MANILA: Philippine President Rodrigo Duterte on Sunday vowed to push through with the burial of deposed dictator Ferdinand Marcos at the national "Heroes' Cemetery" despite threats of protests.
Even though the Marcos years were marked by widespread corruption and rights abuses, Duterte said that as a former president and soldier, the late dictator was qualified to be buried in the special cemetery.
"I will allow him to be buried there. He is qualified to be buried there. If other Filipinos don't like it, fine," he said in a pre-dawn speech to soldiers and reporters.
Marcos's family have kept his preserved body on display after he died in exile in 1989 following a popular revolt three years earlier, demanding that it be buried with full honours in the Heroes' Cemetery.

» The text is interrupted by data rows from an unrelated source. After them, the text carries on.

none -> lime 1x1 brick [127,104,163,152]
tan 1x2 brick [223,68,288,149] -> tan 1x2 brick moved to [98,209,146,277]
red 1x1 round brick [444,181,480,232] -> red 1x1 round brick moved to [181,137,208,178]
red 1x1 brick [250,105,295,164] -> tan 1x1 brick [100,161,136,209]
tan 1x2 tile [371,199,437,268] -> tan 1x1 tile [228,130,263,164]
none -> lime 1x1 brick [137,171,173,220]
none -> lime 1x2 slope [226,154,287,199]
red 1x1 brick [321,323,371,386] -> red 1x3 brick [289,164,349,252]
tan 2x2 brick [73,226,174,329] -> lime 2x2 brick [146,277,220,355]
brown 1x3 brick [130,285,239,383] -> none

Marcos was elected president in 1965 and declared martial law in 1972, allowing him to rule as a dictator while he, his family and allies enriched themselves through massive corruption as his troops brutally stamped out dissent.

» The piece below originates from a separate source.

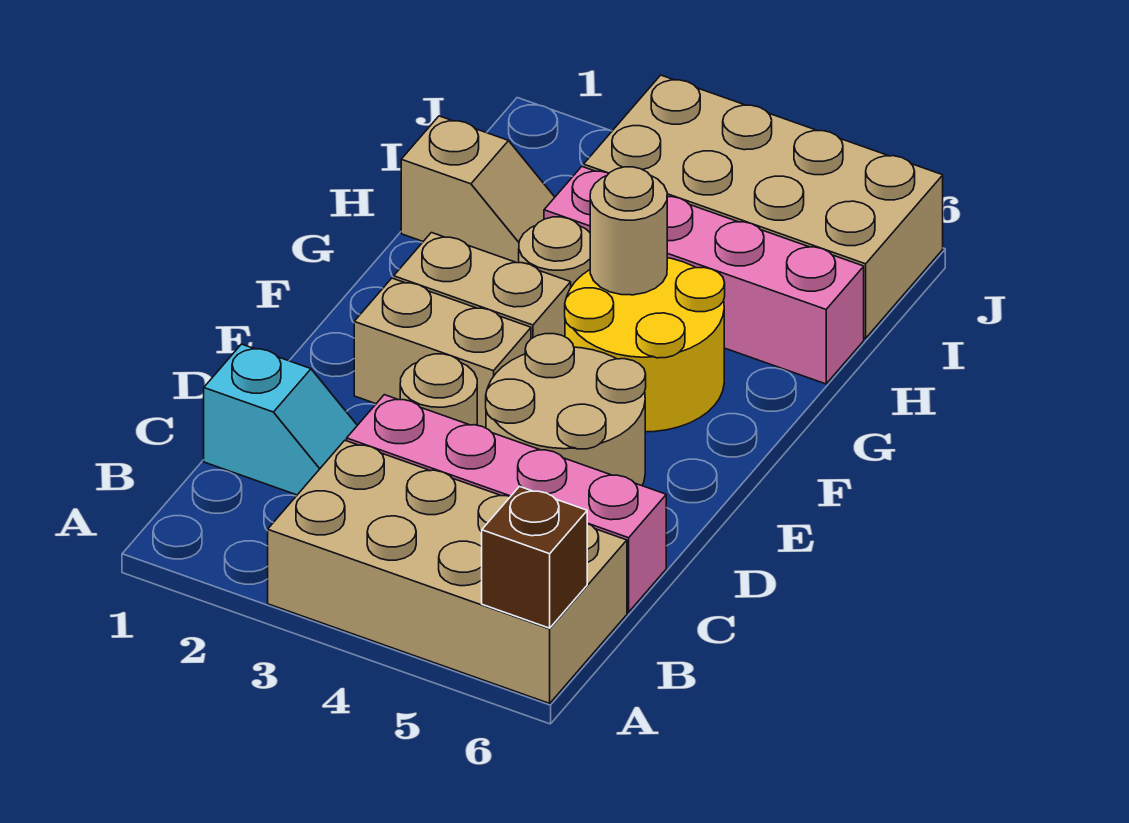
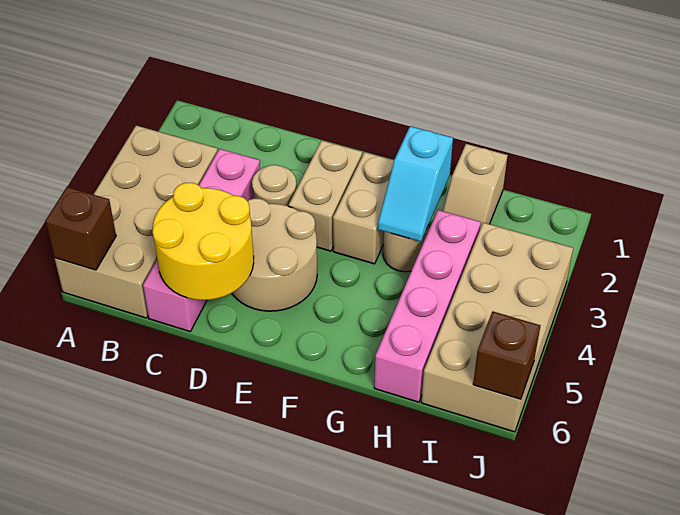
cyan 1x2 slope [204,344,357,495] -> cyan 1x2 slope moved to [378,126,453,242]
yellow 2x2 round brick [565,258,725,432] -> yellow 2x2 round brick moved to [152,183,254,300]
tan 1x1 round brick [590,167,667,295] -> none
none -> brown 1x1 brick [473,311,540,399]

But Duterte, who has styled himself as an anti-corruption crusader, defended Marcos, noting that his father had served in the Marcos cabinet and he himself had even voted for Marcos before.
Duterte has previously said that he won the May 9 elections partly with the support of the Marcos family who remain influential in their bailiwick in the northern Philippines.
The Marcos family has made a remarkable political comeback since the death of their patriarch.
The Marcos widow, Imelda, is a congresswoman representing the family's northern provincial stronghold, while Ferdinand Marcos Jnr narrowly lost election as vice-president in May.
But Rafaela David, spokeswoman of activist group Akbayan Youth, said the organisation would step up its protests against the burial.
"This is the Filipino people saying we do not recognise Marcos as a hero. We have a lot of people who have experience with martial law and are trying to get their stories across... so more people get to know the truth about the Marcos legacy," she told AFP.